SOURCE TEXT —
------

Re: init_sequence spill to hash table

On 2013-11-14 09:23:20 -0500, Tom Lane wrote:

Andres Freund <andres@2ndquadrant.com> writes:

I think it'd be a better idea to integrate the sequence caching logic
into the relcache. There's a comment about it:
* (We can't
* rely on the relcache, since it's only, well, a cache, and may decide to
* discard entries.)
but that's not really accurate anymore. We have the infrastructure for
keeping values across resets and we don't discard entries.

We most certainly *do* discard entries, if they're not open when a cache
flush event comes along.

What I was aiming at is that we don't discard them because of a limited
cache size. I don't think it means much that we flush the entry when
it's changed but not referenced.

I suppose it'd be possible to mark a relcache entry for a sequence
as locked-in-core, but that doesn't attract me at all. A relcache
entry is a whole lot larger than the amount of state we really need
to keep for a sequence.

------

LISTED RECORDS —
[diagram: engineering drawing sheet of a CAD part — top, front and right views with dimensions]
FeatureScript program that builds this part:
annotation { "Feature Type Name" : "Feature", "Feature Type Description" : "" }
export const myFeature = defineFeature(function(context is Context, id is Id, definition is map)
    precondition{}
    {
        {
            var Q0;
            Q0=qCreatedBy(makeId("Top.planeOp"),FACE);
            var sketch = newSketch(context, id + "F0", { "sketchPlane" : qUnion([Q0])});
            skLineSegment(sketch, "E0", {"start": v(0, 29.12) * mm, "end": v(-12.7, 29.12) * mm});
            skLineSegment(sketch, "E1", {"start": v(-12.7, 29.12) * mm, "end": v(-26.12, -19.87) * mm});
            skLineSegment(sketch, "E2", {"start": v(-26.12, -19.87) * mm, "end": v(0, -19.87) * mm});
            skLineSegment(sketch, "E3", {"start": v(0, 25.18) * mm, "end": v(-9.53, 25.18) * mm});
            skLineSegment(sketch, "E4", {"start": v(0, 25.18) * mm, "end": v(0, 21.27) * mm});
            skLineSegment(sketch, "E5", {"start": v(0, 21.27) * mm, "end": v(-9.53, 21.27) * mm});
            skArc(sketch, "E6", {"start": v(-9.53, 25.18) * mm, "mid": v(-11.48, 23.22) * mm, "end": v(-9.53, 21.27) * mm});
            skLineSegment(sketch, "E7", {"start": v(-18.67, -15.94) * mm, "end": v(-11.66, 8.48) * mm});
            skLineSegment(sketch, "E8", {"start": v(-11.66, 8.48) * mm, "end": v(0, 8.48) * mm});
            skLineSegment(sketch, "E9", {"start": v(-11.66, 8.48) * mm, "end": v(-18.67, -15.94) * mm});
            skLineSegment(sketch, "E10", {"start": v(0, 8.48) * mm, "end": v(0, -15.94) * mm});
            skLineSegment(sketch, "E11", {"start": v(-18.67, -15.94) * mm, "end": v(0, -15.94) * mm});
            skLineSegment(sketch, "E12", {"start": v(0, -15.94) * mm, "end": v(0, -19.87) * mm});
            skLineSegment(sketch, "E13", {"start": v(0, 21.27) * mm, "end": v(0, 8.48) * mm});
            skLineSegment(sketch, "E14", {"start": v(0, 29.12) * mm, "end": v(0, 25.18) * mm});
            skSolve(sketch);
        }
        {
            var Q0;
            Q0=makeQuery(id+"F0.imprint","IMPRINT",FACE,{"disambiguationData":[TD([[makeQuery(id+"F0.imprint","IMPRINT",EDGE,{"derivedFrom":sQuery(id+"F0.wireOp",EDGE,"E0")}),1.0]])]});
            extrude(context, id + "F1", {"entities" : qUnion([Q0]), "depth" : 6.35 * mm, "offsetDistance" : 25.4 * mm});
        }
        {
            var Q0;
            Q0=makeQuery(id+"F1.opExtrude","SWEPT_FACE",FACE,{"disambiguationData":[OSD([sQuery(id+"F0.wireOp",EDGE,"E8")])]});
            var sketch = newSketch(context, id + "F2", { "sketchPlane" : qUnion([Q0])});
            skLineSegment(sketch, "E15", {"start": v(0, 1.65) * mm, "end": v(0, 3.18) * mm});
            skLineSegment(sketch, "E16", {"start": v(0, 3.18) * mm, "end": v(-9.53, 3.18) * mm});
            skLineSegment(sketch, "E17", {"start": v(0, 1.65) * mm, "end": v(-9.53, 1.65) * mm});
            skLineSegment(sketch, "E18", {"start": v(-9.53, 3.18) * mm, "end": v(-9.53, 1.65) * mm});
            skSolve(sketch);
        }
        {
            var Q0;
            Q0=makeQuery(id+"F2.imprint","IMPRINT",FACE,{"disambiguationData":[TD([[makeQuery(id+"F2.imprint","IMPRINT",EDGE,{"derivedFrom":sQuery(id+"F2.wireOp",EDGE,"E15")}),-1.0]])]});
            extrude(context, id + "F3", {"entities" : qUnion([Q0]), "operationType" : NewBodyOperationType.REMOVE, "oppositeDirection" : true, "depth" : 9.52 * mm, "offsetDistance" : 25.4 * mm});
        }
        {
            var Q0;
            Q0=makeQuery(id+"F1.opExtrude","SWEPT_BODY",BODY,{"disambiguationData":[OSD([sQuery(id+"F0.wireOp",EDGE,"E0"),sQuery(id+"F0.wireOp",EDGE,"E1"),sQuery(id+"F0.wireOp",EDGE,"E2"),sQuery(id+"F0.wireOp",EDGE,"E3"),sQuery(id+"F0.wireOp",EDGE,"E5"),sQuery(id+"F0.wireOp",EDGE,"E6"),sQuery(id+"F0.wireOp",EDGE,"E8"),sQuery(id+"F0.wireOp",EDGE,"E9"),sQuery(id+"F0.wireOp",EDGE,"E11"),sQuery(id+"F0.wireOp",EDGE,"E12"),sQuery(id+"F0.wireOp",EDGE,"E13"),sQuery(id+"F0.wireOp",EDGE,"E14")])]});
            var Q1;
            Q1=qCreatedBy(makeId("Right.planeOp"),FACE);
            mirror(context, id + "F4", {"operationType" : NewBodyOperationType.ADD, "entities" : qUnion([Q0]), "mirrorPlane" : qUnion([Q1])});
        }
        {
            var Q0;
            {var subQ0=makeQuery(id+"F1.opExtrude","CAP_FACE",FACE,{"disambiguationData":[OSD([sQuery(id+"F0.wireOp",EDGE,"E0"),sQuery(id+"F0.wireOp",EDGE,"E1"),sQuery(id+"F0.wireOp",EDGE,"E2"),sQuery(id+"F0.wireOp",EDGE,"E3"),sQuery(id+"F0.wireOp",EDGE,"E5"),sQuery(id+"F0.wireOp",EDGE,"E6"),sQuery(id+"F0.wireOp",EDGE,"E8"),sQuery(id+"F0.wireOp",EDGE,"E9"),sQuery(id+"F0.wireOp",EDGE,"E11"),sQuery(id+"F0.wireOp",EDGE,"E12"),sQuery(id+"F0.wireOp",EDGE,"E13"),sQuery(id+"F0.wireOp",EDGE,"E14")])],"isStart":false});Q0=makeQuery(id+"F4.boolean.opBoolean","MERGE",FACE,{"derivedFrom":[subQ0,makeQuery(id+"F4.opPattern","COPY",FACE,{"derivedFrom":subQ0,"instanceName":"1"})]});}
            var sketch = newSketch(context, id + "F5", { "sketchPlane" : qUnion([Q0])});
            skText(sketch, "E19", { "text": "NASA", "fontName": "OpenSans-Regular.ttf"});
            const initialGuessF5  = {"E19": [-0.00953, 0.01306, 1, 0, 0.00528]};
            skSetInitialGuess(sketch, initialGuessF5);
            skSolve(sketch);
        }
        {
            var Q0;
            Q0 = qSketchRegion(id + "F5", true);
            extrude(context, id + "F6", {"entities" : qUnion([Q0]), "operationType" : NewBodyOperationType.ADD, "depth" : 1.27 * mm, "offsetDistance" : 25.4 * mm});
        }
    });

------

PROBLEMS TO WORK ON —
[a] Answer these from the sequence-caching thread:
(i) According to the quoted code comment, why can't the relcache be relied on?
(ii) In the passage beginning "We most certainly *do* discard entries," when are entries discarded?
(iii) In the final paragraph, what reason is given against marking a relcache entry for a sequence as locked-in-core?
[b] From the sequence-caching thread, quote the stretch from "I think it'd" through "but not referenced." word for word.

SOLUTIONS TO EACH TASK —
[a]
(i) It's only a cache, and it may decide to discard entries.
(ii) Entries are discarded if they're not open when a cache flush event comes along.
(iii) A relcache entry is a whole lot larger than the amount of state that really needs to be kept for a sequence.

[b]
I think it'd be a better idea to integrate the sequence caching logic
into the relcache. There's a comment about it:
* (We can't
* rely on the relcache, since it's only, well, a cache, and may decide to
* discard entries.)
but that's not really accurate anymore. We have the infrastructure for
keeping values across resets and we don't discard entries.

We most certainly *do* discard entries, if they're not open when a cache
flush event comes along.

What I was aiming at is that we don't discard them because of a limited
cache size. I don't think it means much that we flush the entry when
it's changed but not referenced.